● Aim of the task: Carry on the passage about electronic signatures in healthcare from the point where it stops.

● Supplied passage:
---------------
1. Compliance, Security, And Affordability Are Essential
Healthcare administrators are risk adverse. Margins are tight and regulatory compliance is critical. Paper-based methods of gathering signatures waste time and energy, are subject to human error, and lack the visibility and control that managers need. E-Signature built for HIPAA compliance can be an obvious answer to these concerns. Electronic signature completes the paperless office — no more printing and scanning authorizations back in — and it can greatly reduce work effort associated with managing signature capture.

However, healthcare administrators have to be careful they are not exposing themselves to compliance risks and that available use cases match the complex requirements of their operations. Most e-signature tools on the market were built for a generic audience, with financial industry and legal uses (e.g. contract negotiations) being the most common applications. Healthcare organizations have greater regulatory concerns and need a tool that is built specifically for their needs, at a price point that is manageable, with a clear return on investment.

2. Wide Variety Of Signers With Varying Levels Of Sophistication
Signature in healthcare is about as complex as it can be. You have a lot of individuals you need to capture signatures from. The most obvious are patients and clinicians, be they doctors, nurses, home health aides, ATPs or others who are providing care. Signatures are also required from administrators when answer ADRs, audits, and other inquiries or handling contract negotiations or managing shipping and receiving. Take that all in and you have a lot of different types of people with a lot of different skillsets who need to be engaged.
---------------
● Recorded data:

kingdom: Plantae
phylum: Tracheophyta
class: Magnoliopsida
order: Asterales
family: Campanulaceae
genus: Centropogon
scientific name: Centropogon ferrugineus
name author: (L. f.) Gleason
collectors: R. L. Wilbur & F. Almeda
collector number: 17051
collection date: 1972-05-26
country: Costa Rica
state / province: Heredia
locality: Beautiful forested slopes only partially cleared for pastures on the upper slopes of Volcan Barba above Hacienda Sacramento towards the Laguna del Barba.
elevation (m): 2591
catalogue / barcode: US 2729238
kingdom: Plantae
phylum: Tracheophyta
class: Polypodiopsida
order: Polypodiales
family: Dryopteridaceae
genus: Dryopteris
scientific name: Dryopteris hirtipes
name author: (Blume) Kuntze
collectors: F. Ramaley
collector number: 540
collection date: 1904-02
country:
---------------
● Response to the task:
Electronic signature tools enable you to reach a broad audience with a standardized and user-friendly interface that will guide them, step by step. And you control it all from a centralized system.

3. Signature Occurs In A Lot Of Different Environments
In addition to a wide variety of signers, signature in healthcare is required in a lot of different environments. Signature might need to be captured from someone at a distance and currently you use email, fax or physical mail to obtain it. Sometimes signature is captured in person but that could be at the provider’s location, out in the field, or in the patient’s home.

Not everyone is near a fax machine. Not everyone is in front of a computer all day — in fact, many aren’t — and they all have varying amounts of time. This deepens the need for ease and flexibility of e-signature tools. As long as they have access to a web-enabled device, whether it is a computer, phone, or tablet, they can sign.

4. Need To Go Beyond Basic Signature
In healthcare, signature isn’t just the sealing of a deal. It is used in many different ways depending on the sector of healthcare, the user, and the signer. In some cases, it’s a physician authorizing a prescription. Sometimes it’s the patient acknowledging fiscal responsibility on an ABN. It can be a CFO attesting to the accuracy of the audit submission or a warehouse employee approving acceptance of a shipment. There are many more use cases as well.

Managing paper forms is messy and requires additional data entry. You need a single tool that will allow you to capture data in addition to approval, acknowledgement, and authorization.

5. Signature Is Rarely The Last Step In A Process
What is probably the most significant difference between healthcare and other industries when it comes to e-signature is that it’s rarely used at the end of a process. It often triggers a process to start or is needed right at the beginning, and then it’s needed in the middle, from someone else — and it’s on many different forms in many different places.

For something more transactional like contract negotiations or a sales effort, the signature is the final moment. Signature is what you’re working toward. In healthcare, signature is what you need to actually do the work.

These complex, layered workflows require a sophisticated tool. Plus, the urgency of deadlines drives the need for alerts and escalations with enough time to take action. In healthcare, missing information can cause delays that may put your earned revenue at stake.